STUDY TEXT>
After exploration, I had the most fun crafting outfits in fashion duels against NPC stylists. Each piece of clothing is assigned points in five categories: sweet, fresh, elegant, sexy, or cool. Whoever has the highest points in the designated categories wins. Since these battles are based on score, you can easily win wearing an ugly mishmash of high-value clothes – kinda like how I won my first battle. The experience was so rewarding that it made me want to try winning future battles with looks that are both high-scoring and high-fashion.
Image: Infold Games
To borrow a phrase from Final Fantasy XIV, “Glamour is the endgame.” It means that you’re not playing to become powerful or beat the game, you’re playing solely to fund your fashion habit. And it’s surprisingly not expensive.
Despite Nikki being a gacha game that is, at its core, designed to get you to spend money, its monetization systems feel more vestigial than critical. Most gacha games never require players to spend money, but are usually designed such that you can’t help it. Core game activities are arbitrarily limited and if you want to keep playing, you have to pay up. From what I’ve seen after 15 hours, Nikki doesn’t have that.
Dressing up is the core feature and there’s a cash shop where you can spend money on consumables that give you the chance (known as “pulling” in the gacha community) of winning high-value, tantalizingly pretty clothes. But there are so many other, cash-free ways to get outfits that are just as pleasing as anything for sale.
You can make a look out of mixing and matching pieces from your ability outfits, earn clothing or the blueprints to make them from quest rewards, or simply buy stuff from in-game vendors with in-game cash. I was not a fan of all the lace, sparkles, and pastels I made for my first outfit that I considered tossing a few bucks into the fashion slot machine. But as I continued my magpie-like adventures I made a punk rock look I’d actually wear in real life without spending a dime. It felt like the shop is only there for the folks who just have to have the exclusives it offers.
Image: Infold Games
I enjoyed how Infinity Nikki subverted my expectations. A gacha game managed to recreate Breath of the Wild in function and spirit while the depth and detail of the fashions spoke directly to my love of individual expression in games. It wasn’t simply an Unreal Engine 5 version of the dress-up games of the early internet but a spiritual, sartorial successor of one of the best games of the last decade.
Infinity Nikki is available now on Android, iOS, PlayStation, and PC.

SUPPLIED INFORMATION>
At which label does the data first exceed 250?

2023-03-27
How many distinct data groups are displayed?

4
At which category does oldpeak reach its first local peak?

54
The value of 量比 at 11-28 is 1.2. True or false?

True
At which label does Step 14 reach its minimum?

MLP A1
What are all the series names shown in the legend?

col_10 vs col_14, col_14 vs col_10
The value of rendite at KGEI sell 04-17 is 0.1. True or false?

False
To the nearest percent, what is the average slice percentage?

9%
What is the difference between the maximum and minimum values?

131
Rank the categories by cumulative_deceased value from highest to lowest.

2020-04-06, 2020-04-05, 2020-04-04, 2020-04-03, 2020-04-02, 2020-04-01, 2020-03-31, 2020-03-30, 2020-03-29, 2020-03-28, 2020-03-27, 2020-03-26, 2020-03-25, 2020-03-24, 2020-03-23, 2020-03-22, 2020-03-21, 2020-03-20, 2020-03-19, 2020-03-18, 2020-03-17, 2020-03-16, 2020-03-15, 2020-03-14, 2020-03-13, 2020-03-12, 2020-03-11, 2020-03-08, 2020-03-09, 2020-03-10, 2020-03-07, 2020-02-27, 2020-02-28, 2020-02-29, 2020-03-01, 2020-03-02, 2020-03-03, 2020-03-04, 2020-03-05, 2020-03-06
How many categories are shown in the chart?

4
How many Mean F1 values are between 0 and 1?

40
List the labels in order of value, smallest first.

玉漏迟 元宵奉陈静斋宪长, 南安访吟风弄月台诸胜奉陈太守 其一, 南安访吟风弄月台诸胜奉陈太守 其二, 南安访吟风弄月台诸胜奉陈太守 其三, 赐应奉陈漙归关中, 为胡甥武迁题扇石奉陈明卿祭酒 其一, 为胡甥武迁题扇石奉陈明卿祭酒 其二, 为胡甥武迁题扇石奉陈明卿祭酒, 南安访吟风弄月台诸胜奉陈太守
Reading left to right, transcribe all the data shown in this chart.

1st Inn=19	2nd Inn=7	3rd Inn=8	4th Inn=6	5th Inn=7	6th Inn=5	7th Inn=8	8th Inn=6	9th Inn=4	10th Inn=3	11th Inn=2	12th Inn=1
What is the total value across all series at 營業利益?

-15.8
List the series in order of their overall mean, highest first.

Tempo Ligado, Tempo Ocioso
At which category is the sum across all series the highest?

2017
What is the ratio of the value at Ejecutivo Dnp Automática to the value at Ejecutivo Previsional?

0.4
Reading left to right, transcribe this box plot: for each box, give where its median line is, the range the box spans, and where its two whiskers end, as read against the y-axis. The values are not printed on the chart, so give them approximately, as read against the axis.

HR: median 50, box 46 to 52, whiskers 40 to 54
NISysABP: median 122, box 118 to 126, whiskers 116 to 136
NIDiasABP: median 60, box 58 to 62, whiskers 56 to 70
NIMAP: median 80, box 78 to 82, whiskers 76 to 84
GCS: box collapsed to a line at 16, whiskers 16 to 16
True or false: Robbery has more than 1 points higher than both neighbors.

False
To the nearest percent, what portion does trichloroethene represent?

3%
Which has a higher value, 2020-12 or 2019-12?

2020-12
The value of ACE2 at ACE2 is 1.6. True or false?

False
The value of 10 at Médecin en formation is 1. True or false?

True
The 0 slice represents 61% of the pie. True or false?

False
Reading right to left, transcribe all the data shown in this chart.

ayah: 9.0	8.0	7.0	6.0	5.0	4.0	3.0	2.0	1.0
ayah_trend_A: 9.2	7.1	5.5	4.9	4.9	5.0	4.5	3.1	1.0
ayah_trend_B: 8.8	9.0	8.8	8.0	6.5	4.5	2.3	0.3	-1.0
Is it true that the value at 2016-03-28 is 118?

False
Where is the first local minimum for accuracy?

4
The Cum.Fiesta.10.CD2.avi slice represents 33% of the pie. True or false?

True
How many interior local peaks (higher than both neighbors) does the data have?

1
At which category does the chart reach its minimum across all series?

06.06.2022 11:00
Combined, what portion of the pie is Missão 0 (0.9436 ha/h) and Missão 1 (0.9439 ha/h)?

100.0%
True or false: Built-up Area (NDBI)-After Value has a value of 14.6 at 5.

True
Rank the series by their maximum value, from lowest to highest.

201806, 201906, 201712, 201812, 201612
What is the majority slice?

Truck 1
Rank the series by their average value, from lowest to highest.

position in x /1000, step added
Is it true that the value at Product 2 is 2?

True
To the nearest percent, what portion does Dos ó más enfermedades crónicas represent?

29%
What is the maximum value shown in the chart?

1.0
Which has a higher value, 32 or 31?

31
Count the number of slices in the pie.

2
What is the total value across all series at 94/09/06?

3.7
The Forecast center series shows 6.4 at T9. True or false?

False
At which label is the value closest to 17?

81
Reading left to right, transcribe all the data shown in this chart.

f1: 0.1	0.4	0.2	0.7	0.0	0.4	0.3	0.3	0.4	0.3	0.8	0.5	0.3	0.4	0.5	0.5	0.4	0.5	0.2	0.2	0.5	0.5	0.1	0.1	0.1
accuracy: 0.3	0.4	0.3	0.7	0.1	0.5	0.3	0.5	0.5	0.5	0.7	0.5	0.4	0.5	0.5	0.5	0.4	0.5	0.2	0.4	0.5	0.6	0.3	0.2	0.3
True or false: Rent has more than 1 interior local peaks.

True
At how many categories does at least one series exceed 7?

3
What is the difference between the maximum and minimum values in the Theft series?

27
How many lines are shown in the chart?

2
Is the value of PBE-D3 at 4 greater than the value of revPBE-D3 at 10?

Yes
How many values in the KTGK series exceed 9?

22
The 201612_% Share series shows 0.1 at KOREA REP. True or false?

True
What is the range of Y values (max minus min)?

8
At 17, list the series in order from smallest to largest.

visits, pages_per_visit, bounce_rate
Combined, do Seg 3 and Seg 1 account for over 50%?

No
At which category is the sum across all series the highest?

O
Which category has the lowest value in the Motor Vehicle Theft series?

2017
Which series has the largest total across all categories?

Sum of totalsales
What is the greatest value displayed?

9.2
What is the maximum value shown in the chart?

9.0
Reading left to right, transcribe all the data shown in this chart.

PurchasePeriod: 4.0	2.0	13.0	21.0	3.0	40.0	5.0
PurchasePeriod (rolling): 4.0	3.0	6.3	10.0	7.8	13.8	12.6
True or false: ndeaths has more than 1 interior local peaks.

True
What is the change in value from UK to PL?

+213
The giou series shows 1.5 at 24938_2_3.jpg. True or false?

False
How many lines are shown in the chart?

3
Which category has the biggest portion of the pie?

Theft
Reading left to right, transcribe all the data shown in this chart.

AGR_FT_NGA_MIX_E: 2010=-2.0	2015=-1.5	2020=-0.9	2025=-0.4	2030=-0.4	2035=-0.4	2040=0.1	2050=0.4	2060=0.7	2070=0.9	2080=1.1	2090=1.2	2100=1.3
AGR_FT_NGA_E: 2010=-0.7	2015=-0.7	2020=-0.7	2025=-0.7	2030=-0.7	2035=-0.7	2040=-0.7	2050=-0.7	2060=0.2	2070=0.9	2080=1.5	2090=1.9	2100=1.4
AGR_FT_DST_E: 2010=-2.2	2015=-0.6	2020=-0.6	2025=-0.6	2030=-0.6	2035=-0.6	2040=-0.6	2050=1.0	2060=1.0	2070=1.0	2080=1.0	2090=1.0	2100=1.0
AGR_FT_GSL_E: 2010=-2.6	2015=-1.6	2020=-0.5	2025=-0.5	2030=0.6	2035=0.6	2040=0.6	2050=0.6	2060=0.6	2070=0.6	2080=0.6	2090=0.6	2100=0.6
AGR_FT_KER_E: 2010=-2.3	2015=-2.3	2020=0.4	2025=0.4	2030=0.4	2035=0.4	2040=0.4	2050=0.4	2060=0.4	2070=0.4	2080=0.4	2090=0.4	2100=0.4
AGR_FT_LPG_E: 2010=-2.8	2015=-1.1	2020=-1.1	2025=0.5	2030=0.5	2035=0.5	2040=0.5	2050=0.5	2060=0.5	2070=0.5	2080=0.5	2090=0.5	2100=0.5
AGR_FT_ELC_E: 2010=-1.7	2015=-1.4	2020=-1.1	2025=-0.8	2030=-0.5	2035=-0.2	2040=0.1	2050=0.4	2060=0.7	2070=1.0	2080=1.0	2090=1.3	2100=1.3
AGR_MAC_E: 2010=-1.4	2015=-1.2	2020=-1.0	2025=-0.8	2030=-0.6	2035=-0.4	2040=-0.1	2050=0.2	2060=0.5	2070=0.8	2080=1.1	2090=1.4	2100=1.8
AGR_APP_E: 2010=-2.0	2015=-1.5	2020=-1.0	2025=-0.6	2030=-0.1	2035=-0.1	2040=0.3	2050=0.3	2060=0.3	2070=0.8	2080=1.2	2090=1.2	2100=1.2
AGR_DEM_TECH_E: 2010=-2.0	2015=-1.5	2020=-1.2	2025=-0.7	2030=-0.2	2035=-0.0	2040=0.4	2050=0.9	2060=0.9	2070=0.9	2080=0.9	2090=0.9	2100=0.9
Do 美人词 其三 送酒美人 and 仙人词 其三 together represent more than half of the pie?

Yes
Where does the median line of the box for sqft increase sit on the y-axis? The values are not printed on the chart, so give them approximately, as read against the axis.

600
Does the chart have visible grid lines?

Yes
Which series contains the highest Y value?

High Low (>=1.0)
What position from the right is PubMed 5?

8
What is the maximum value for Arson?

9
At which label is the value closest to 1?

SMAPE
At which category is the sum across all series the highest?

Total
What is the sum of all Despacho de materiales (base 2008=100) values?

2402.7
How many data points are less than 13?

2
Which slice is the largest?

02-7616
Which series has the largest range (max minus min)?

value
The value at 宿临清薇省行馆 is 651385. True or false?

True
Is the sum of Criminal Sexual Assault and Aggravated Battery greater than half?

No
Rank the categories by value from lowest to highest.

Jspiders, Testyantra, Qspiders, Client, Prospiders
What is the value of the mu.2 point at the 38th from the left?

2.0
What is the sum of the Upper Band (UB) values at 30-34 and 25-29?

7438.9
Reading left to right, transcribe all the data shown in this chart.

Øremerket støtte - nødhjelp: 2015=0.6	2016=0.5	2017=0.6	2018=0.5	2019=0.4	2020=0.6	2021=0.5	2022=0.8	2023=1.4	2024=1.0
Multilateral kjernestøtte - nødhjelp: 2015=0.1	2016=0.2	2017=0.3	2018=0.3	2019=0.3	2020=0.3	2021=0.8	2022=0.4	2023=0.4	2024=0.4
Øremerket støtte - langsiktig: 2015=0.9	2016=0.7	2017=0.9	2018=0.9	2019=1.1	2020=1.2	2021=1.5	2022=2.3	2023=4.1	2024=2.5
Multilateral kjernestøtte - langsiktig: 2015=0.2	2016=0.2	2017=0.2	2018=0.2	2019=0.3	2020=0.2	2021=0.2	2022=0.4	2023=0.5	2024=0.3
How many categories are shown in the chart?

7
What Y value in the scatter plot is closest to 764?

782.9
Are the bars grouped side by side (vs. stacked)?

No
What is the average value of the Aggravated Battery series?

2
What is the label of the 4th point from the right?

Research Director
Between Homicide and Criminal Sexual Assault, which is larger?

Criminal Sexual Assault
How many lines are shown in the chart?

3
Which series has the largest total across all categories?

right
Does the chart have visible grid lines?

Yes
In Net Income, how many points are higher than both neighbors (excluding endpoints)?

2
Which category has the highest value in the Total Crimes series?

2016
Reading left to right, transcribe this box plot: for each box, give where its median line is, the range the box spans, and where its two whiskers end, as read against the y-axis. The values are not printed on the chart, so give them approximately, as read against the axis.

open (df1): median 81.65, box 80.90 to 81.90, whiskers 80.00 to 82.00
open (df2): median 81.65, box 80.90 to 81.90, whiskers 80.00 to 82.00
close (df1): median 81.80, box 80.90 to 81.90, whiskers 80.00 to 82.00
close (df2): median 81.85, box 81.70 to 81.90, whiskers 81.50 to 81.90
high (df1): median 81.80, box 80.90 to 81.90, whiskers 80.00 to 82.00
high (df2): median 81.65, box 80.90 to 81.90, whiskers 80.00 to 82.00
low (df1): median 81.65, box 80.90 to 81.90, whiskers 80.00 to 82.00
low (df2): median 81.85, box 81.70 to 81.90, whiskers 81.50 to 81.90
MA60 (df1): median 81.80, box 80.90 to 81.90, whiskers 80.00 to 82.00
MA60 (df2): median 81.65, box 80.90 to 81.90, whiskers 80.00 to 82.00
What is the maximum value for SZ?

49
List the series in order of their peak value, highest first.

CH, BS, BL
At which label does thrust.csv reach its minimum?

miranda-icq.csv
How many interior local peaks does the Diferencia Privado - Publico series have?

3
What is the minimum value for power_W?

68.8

PROMPT> Reproduce the part of the Infinity Nikki text that begins at the words "Despite Nikki being" and stops after "anything for sale.", keeping every word unchanged.

RESULT OF THE TASK>
Despite Nikki being a gacha game that is, at its core, designed to get you to spend money, its monetization systems feel more vestigial than critical. Most gacha games never require players to spend money, but are usually designed such that you can’t help it. Core game activities are arbitrarily limited and if you want to keep playing, you have to pay up. From what I’ve seen after 15 hours, Nikki doesn’t have that.
Dressing up is the core feature and there’s a cash shop where you can spend money on consumables that give you the chance (known as “pulling” in the gacha community) of winning high-value, tantalizingly pretty clothes. But there are so many other, cash-free ways to get outfits that are just as pleasing as anything for sale.